Have you ever tried ignoring your neighbors in plot 10 who fight inside their house so you can hear the bangs, crashes and dunces on the walls? What of when you find them punching each other in the corridor, on the stairs and outside on the street? The parent in house 14b who beats their child up twice or thrice a week so you can hear the child’s fright, desperation and cries for help – have you been able to forget? Have you ever seen a murdered person outside plot 10 as you went to work in the morning or as you came home from work?

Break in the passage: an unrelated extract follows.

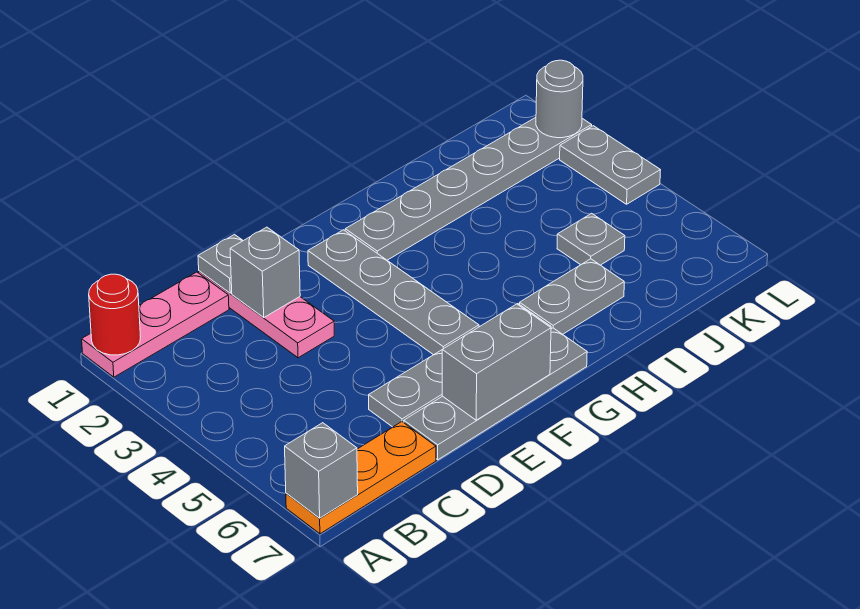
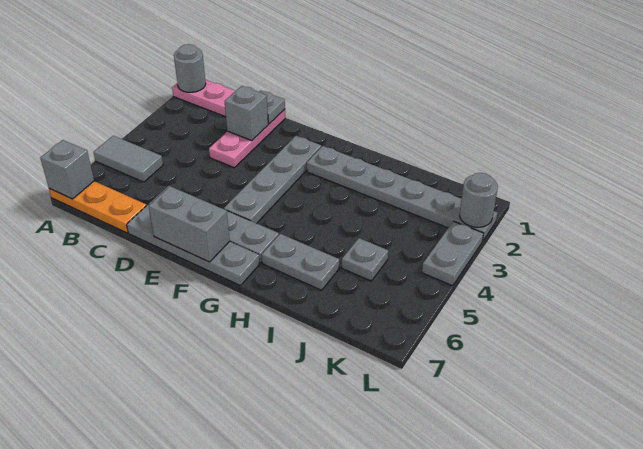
red round brick A1 level 2 -> grey round brick A1 level 2
none -> grey tile A5:B5 level 1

Did you then move on with your day and life without remembering the fights, the sounds and the dead body? That is how the bloodshed, crying Palestinian children, stunned adults and fire and smoke from airstrikes affect us. They stay in our minds disrupting our peace, stressing us psychologically and physiologically.
Even when we pretend to ignore Israel and Palestine and focus on local problems, our cognitive faculties cannot un-see or un-hear what we have seen and heard.
It doesn’t matter which side you are on. Neither does it matter whether your god has sanctioned the violence in a book written over 2000 years ago.
Global Collective Trauma
You can suppress your reaction so you seem neutral, but unless you are a psychopath you know something wrong is happening and it shouldn’t be happening. May be you have cognitive dissonance on which children should be dying: Israeli children or Palestinian children. Collective trauma is happening to all of us and it won’t leave us unchanged. Don’t forget to add local political strife, natural disasters, joblessness, famines, other wars around the world and the pandemic to our 2020-2021 traumas. Many of us are already suffering from PTS (Post Traumatic Stress) and anxiety.
The Israeli occupation of Palestinian land and the ensuing bloodshed has been in our news since I was born. It’s on radio, on TV, in the newspapers, in social media – everywhere. Even in church. I cannot ignore it no matter how hard I try. How can you?
This feels like those conflicts where you take a side and die on it. Since both the Israeli god and the Palestinian god seem to be violent gods, at the end of life, we shall all be judged by our gods based on what they deem important. But in our lifetime, this collective trauma is a part of our collective existence. And both the Israeli and Palestinian children’s destinies will always be overshadowed. limited and marred by the occupation.